For the Shinhan SOL Account, the preferential interest rate granted when one transaction among card, investment securities, or life is met will be reduced from 1.90% to 1.40%, and when two or more transactions are met, the preferential interest rate will be reduced from 2.40% to 1.90%, each decreasing by 0.50 percentage points. Additionally, for the Shinhan Ttaenggyeoyo Pay Account and Military Happiness Account, the preferential interest rate granted upon meeting conditions will decrease from 2.90% to 2.40%.
This reduction in deposit interest rates is not limited to Shinhan Bank. KB Kookmin Bank lowered the base interest rates on five types of fixed-term deposits and eight types of installment savings by 0.05 to 0.20 percentage points the day before. For example, the representative deposit product KB Star fixed deposit will decrease from 1.80?2.60% to 1.80?2.40%, a 0.20 percentage point drop. Additionally, Woori Bank lowered deposit product interest rates by up to 0.40 percentage points on the 12th, Hana Bank by 0.25 percentage points on the 20th, and NongHyup Bank by 0.05 to 0.25 percentage points on the 27th.
The reduction in deposit interest rates across banks reflects the Bank of Korea’s base rate cuts and the resulting decline in market interest rates. According to the Korea Financial Investment Association’s Bond Information Center, the one-year financial bond yield, which was 3.365% in early September, fell to 3.038% as of the 27th. The one-year bank bond yield is typically used as a benchmark for one-year fixed deposits.
While deposit interest rates are falling rapidly, loan interest rates remain steady, causing the interest rate spread between deposits and loans in the banking sector to rise quickly. According to the Korea Federation of Banks, the interest rate spread excluding policy-based low-income household loans for the five major domestic banks (KB Kookmin, Shinhan, Hana, Woori, and NH NongHyup) all exceeded 1 percentage point. This is the first time in 1 year and 8 months since March 2023 that all five banks’ interest rate spreads have surpassed 1 percentage point.
By bank, KB Kookmin Bank and NongHyup Bank saw increases of 0.09 and 0.07 percentage points from the previous month, reaching 1.27 percentage points each.
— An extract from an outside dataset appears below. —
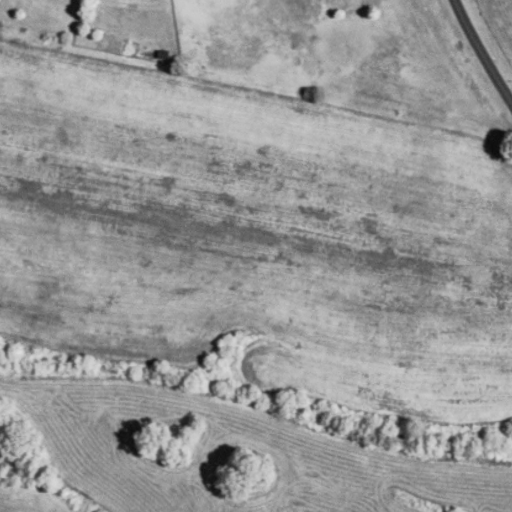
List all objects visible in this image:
road: (479, 53)
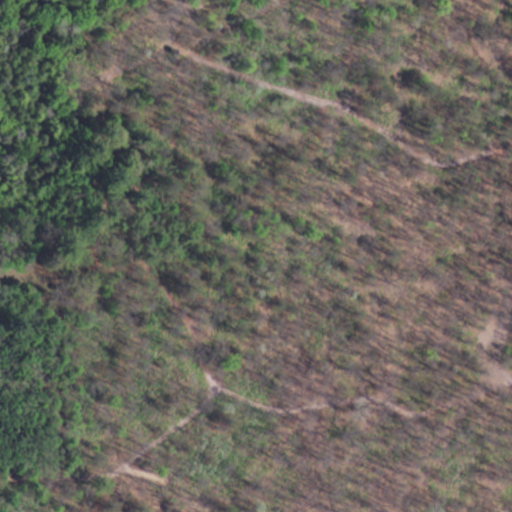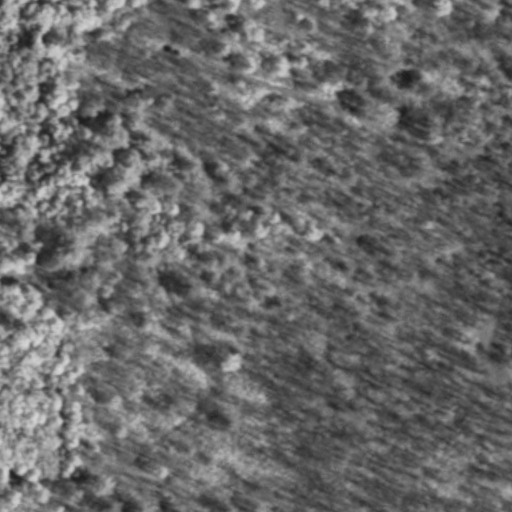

Hana Bank rose 0.11 percentage points to 1.19 percentage points, and Woori Bank increased 0.21 percentage points to 1.02 percentage points. Only Shinhan Bank saw a slight decrease of 0.01 percentage points to 1.00 percentage point.
The reason behind this widening interest rate spread is that banks have maintained high loan interest rate premiums since August to manage household debt, thus not lowering loan interest rates. When the introduction of the second phase of the stress Debt Service Ratio (DSR) regulation was postponed from July to September, loan demand surged sharply in July and August. In response, authorities and banks implemented loan volume and limit restrictions along with raising loan interest rate premiums.
For example, KB Kookmin Bank’s one-year household fixed deposit interest rate fell from 3.37% at the end of July to 3.30% at the end of last month, a 0.07 percentage point decrease. However, the household loan interest rate excluding policy-based low-income loans rose monthly from 3.89% at the end of July to 4.09% in August, 4.39% in September, 4.59% in October, and 4.63% at the end of last month.
However, there are expectations that the trend of widening interest rate spreads will change starting in the new year, as the burden of managing household loan portfolios will be eased. In fact, banks have decided to lift some loan regulations from the new year.
A financial sector official said, “Since household debt portfolio management will restart from scratch in the new year, there will be some relief from related burdens. Given the political emergency and impeachment crisis, the economy is rapidly freezing, and loan growth is expected to be significantly lower than before, so there will be relative room for maneuver.”